··· Data provided ···
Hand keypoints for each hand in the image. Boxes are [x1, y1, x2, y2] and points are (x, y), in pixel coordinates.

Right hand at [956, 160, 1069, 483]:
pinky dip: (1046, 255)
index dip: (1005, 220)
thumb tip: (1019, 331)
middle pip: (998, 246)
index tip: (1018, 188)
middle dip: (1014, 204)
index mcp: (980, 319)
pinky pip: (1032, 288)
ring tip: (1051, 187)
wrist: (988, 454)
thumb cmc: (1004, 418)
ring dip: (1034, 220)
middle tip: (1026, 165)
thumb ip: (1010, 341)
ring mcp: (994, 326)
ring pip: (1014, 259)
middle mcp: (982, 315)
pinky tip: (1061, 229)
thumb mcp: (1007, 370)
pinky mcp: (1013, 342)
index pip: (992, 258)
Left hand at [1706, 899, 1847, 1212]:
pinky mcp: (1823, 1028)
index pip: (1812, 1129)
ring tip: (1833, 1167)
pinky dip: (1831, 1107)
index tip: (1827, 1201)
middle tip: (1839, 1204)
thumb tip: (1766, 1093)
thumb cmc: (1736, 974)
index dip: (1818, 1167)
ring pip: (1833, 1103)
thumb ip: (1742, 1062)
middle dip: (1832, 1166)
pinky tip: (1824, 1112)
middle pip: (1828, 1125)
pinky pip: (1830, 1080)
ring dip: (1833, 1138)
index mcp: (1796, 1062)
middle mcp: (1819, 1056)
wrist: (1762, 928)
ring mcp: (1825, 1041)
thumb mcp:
···
▸ **What is required**:
Would you retype all of the lines shown above, exactly as given?

▸ **Answer space**:
Hand keypoints for each hand in the image. Boxes are [x1, y1, x2, y2] and points are (x, y), in pixel coordinates.

Right hand at [956, 160, 1069, 483]:
pinky dip: (1046, 255)
index dip: (1005, 220)
thumb tip: (1019, 331)
middle pip: (998, 246)
index tip: (1018, 188)
middle dip: (1014, 204)
index mcp: (980, 319)
pinky pip: (1032, 288)
ring tip: (1051, 187)
wrist: (988, 454)
thumb cmc: (1004, 418)
ring dip: (1034, 220)
middle tip: (1026, 165)
thumb ip: (1010, 341)
ring mcp: (994, 326)
ring pip: (1014, 259)
middle mcp: (982, 315)
pinky tip: (1061, 229)
thumb mcp: (1007, 370)
pinky mcp: (1013, 342)
index pip: (992, 258)
Left hand at [1706, 899, 1847, 1212]:
pinky mcp: (1823, 1028)
index pip: (1812, 1129)
ring tip: (1833, 1167)
pinky dip: (1831, 1107)
index tip: (1827, 1201)
middle tip: (1839, 1204)
thumb tip: (1766, 1093)
thumb cmc: (1736, 974)
index dip: (1818, 1167)
ring pip: (1833, 1103)
thumb ip: (1742, 1062)
middle dip: (1832, 1166)
pinky tip: (1824, 1112)
middle pip: (1828, 1125)
pinky pip: (1830, 1080)
ring dip: (1833, 1138)
index mcp: (1796, 1062)
middle mcp: (1819, 1056)
wrist: (1762, 928)
ring mcp: (1825, 1041)
thumb mcp:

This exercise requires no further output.